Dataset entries
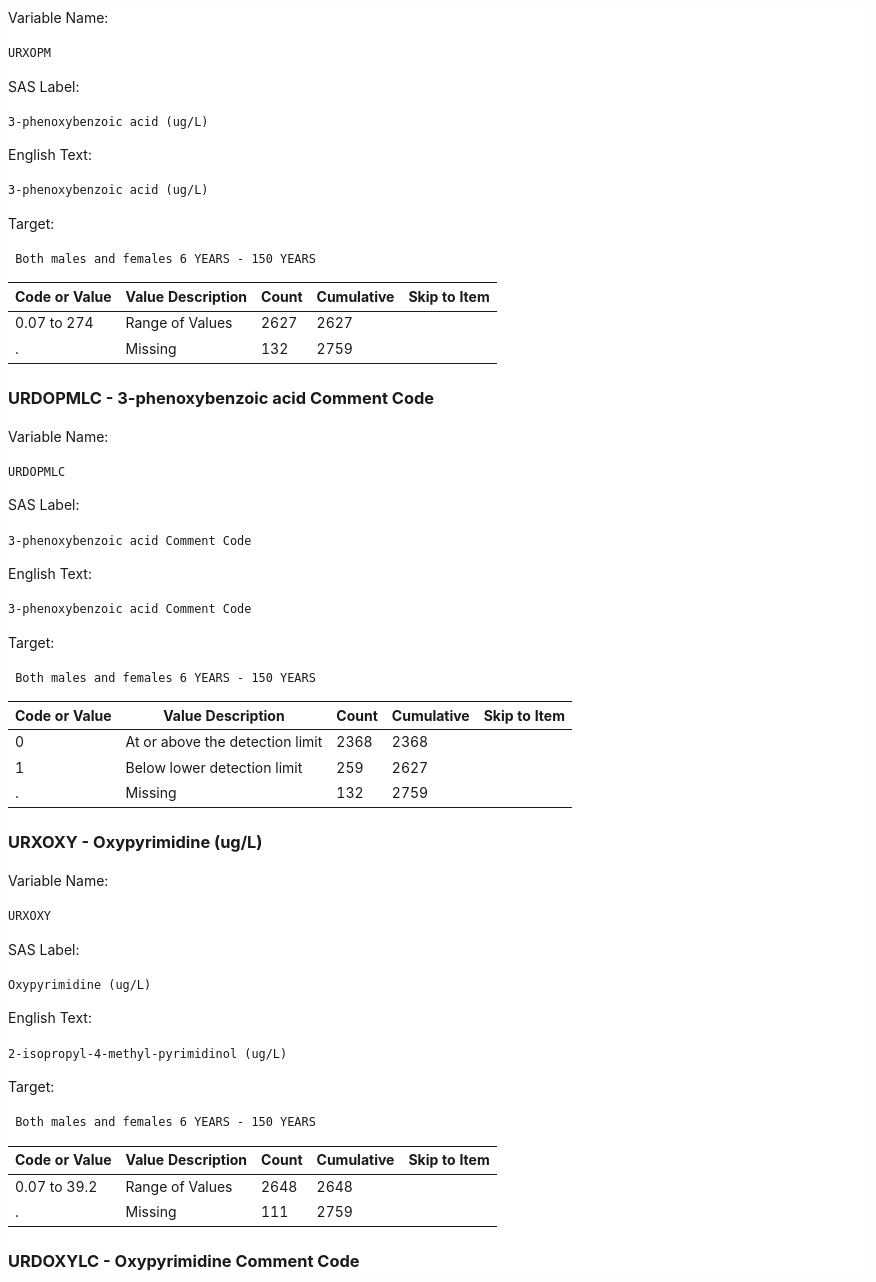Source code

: Variable Name:

    URXOPM
SAS Label:

    3-phenoxybenzoic acid (ug/L)
English Text:

    3-phenoxybenzoic acid (ug/L)
Target:

     Both males and females 6 YEARS - 150 YEARS
Code or Value | Value Description | Count | Cumulative | Skip to Item  
---|---|---|---|---  
0.07 to 274 | Range of Values | 2627 | 2627 |   
. | Missing | 132 | 2759 |   
  
### URDOPMLC - 3-phenoxybenzoic acid Comment Code

Variable Name:

    URDOPMLC
SAS Label:

    3-phenoxybenzoic acid Comment Code
English Text:

    3-phenoxybenzoic acid Comment Code
Target:

     Both males and females 6 YEARS - 150 YEARS
Code or Value | Value Description | Count | Cumulative | Skip to Item  
---|---|---|---|---  
0 | At or above the detection limit | 2368 | 2368 |   
1 | Below lower detection limit | 259 | 2627 |   
. | Missing | 132 | 2759 |   
  
### URXOXY - Oxypyrimidine (ug/L)

Variable Name:

    URXOXY
SAS Label:

    Oxypyrimidine (ug/L)
English Text:

    2-isopropyl-4-methyl-pyrimidinol (ug/L)
Target:

     Both males and females 6 YEARS - 150 YEARS
Code or Value | Value Description | Count | Cumulative | Skip to Item  
---|---|---|---|---  
0.07 to 39.2 | Range of Values | 2648 | 2648 |   
. | Missing | 111 | 2759 |   
  
### URDOXYLC - Oxypyrimidine Comment Code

What to produce:
Write out all the items above word for word, but leave out the pictures.

Exercise result:
Source code

: Variable Name:

    URXOPM
SAS Label:

    3-phenoxybenzoic acid (ug/L)
English Text:

    3-phenoxybenzoic acid (ug/L)
Target:

     Both males and females 6 YEARS - 150 YEARS
Code or Value | Value Description | Count | Cumulative | Skip to Item  
---|---|---|---|---  
0.07 to 274 | Range of Values | 2627 | 2627 |   
. | Missing | 132 | 2759 |   
  
### URDOPMLC - 3-phenoxybenzoic acid Comment Code

Variable Name:

    URDOPMLC
SAS Label:

    3-phenoxybenzoic acid Comment Code
English Text:

    3-phenoxybenzoic acid Comment Code
Target:

     Both males and females 6 YEARS - 150 YEARS
Code or Value | Value Description | Count | Cumulative | Skip to Item  
---|---|---|---|---  
0 | At or above the detection limit | 2368 | 2368 |   
1 | Below lower detection limit | 259 | 2627 |   
. | Missing | 132 | 2759 |   
  
### URXOXY - Oxypyrimidine (ug/L)

Variable Name:

    URXOXY
SAS Label:

    Oxypyrimidine (ug/L)
English Text:

    2-isopropyl-4-methyl-pyrimidinol (ug/L)
Target:

     Both males and females 6 YEARS - 150 YEARS
Code or Value | Value Description | Count | Cumulative | Skip to Item  
---|---|---|---|---  
0.07 to 39.2 | Range of Values | 2648 | 2648 |   
. | Missing | 111 | 2759 |   
  
### URDOXYLC - Oxypyrimidine Comment Code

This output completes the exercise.